** Task objective **
Return a word-for-word copy of the complete listing below.

____ Given information

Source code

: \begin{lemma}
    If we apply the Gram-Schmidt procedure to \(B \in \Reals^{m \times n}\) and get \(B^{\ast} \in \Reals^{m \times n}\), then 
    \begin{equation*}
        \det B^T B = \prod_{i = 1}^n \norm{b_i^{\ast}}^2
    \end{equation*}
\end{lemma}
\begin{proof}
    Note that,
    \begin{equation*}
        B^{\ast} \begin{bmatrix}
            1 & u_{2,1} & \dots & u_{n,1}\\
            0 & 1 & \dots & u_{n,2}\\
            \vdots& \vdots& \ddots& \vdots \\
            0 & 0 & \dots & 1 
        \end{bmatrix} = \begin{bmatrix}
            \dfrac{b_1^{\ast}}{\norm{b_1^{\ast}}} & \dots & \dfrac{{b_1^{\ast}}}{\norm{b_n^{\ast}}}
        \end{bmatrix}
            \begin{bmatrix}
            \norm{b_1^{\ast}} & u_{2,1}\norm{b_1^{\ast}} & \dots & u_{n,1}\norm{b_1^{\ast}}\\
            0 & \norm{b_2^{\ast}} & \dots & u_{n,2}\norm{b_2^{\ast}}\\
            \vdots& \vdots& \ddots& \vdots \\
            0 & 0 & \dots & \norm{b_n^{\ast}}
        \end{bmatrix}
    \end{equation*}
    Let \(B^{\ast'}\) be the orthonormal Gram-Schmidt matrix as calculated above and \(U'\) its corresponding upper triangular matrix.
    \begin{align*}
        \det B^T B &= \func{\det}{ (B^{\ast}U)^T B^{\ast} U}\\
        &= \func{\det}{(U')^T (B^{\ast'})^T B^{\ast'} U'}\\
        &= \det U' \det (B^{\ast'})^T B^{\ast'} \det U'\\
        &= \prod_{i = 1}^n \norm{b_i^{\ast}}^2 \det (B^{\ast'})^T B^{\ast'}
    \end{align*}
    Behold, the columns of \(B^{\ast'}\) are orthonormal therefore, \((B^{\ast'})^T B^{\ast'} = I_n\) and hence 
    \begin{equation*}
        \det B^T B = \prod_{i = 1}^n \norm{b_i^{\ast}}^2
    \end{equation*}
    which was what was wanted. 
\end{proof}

________

** Answer area **
Source code

: \begin{lemma}
    If we apply the Gram-Schmidt procedure to \(B \in \Reals^{m \times n}\) and get \(B^{\ast} \in \Reals^{m \times n}\), then 
    \begin{equation*}
        \det B^T B = \prod_{i = 1}^n \norm{b_i^{\ast}}^2
    \end{equation*}
\end{lemma}
\begin{proof}
    Note that,
    \begin{equation*}
        B^{\ast} \begin{bmatrix}
            1 & u_{2,1} & \dots & u_{n,1}\\
            0 & 1 & \dots & u_{n,2}\\
            \vdots& \vdots& \ddots& \vdots \\
            0 & 0 & \dots & 1 
        \end{bmatrix} = \begin{bmatrix}
            \dfrac{b_1^{\ast}}{\norm{b_1^{\ast}}} & \dots & \dfrac{{b_1^{\ast}}}{\norm{b_n^{\ast}}}
        \end{bmatrix}
            \begin{bmatrix}
            \norm{b_1^{\ast}} & u_{2,1}\norm{b_1^{\ast}} & \dots & u_{n,1}\norm{b_1^{\ast}}\\
            0 & \norm{b_2^{\ast}} & \dots & u_{n,2}\norm{b_2^{\ast}}\\
            \vdots& \vdots& \ddots& \vdots \\
            0 & 0 & \dots & \norm{b_n^{\ast}}
        \end{bmatrix}
    \end{equation*}
    Let \(B^{\ast'}\) be the orthonormal Gram-Schmidt matrix as calculated above and \(U'\) its corresponding upper triangular matrix.
    \begin{align*}
        \det B^T B &= \func{\det}{ (B^{\ast}U)^T B^{\ast} U}\\
        &= \func{\det}{(U')^T (B^{\ast'})^T B^{\ast'} U'}\\
        &= \det U' \det (B^{\ast'})^T B^{\ast'} \det U'\\
        &= \prod_{i = 1}^n \norm{b_i^{\ast}}^2 \det (B^{\ast'})^T B^{\ast'}
    \end{align*}
    Behold, the columns of \(B^{\ast'}\) are orthonormal therefore, \((B^{\ast'})^T B^{\ast'} = I_n\) and hence 
    \begin{equation*}
        \det B^T B = \prod_{i = 1}^n \norm{b_i^{\ast}}^2
    \end{equation*}
    which was what was wanted. 
\end{proof}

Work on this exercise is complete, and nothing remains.